Tl;dr not being utilitarian is inconsistent to a utilitarian, but an ethical belief isn't a fortiori stupid just because it is inconsistent with utilitarianism, and I'd think that taking Ne'eman's implicit concern seriously looks something like portraying utility maximisation as supererogatory (maybe even if you totally don't agree and think it's 100% required?)

(sorry if this was ranty - unfortunately my default writing style - I really did like the post :) )

Someday I will write a piece on how disability rights and EA are often compatible, if we discard Singer's (disgusting) takes on infanticide and truly value ALL lives.  Our focus on QALYs makes currently EA an extremely uncomfortable place to be disabled.  (I could write a whole piece on that too.). Nearly every global health piece I read reminds me that my life is worth less than other people's, which honestly I do not love.  But if we take all lives to be worth saving, EA can be a powerful way to support disabled people.

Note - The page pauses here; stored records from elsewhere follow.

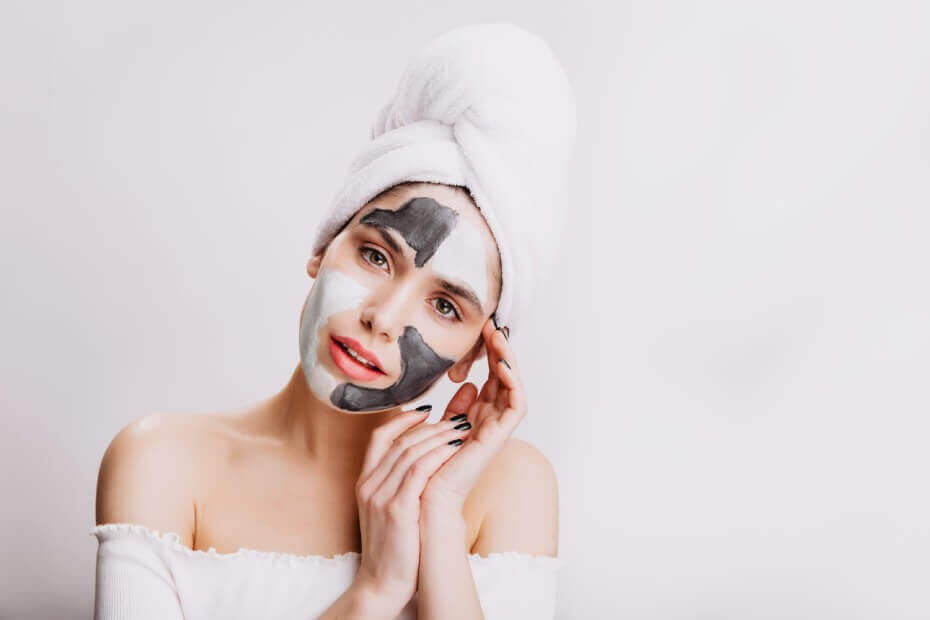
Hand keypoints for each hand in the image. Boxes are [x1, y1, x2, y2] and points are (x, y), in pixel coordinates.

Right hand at [352, 406, 473, 612]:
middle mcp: (369, 485)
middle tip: (457, 418)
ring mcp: (380, 496)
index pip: (379, 437)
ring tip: (462, 429)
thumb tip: (426, 459)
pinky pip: (418, 472)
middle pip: (399, 441)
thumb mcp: (390, 509)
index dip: (401, 419)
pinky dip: (437, 455)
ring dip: (439, 436)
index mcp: (365, 482)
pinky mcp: (396, 509)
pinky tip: (454, 449)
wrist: (383, 584)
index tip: (425, 410)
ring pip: (409, 451)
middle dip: (431, 425)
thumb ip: (400, 483)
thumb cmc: (394, 548)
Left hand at [421, 317, 525, 515]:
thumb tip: (466, 384)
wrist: (424, 499)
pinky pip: (517, 405)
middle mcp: (491, 422)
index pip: (491, 379)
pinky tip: (502, 364)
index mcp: (477, 419)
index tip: (481, 332)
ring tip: (498, 337)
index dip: (489, 355)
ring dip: (508, 360)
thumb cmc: (425, 468)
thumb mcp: (439, 426)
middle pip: (504, 378)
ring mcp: (497, 429)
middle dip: (500, 351)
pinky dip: (514, 383)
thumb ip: (454, 407)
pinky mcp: (499, 437)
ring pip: (513, 387)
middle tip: (493, 326)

Disability is more common in the developing world than the developed, and often the people in most need are disabled.  The poorest of the poor - the people EA is likely to be most concerned about - are often disabled.  When EAs send money through GiveDirectly, they are directly supporting the livelihoods of quite a few disabled people.  (A rough estimate would suggest perhaps a quarter of GiveDirectly's recipients are disabled.)

And in the developing world, disabled people are often not more resource-intensive to support than able-bodied people.  The treatments and support needed for disabled people in poor contexts are often cheap enough to be perfectly EA-compatible.  (E.g. economic growth - something EAs frequently discuss as something we should support more - may lift all boats, but it is extra important for disabled people to have work options that are not physical labor.  So growth of a services sector can be useful to disabled people.). Development is disability justice.

I would be very happy to read this piece, and I encourage you to write it (not just for my own desire to read it, but because I think that the world will be ever-so-slightly a better place if people in the EA community read and grapple with these ideas).

"(A rough estimate would suggest perhaps a quarter of GiveDirectly's recipients are disabled.)" If you don't mind sharing, I'm curious about how you (roughly) calculated this?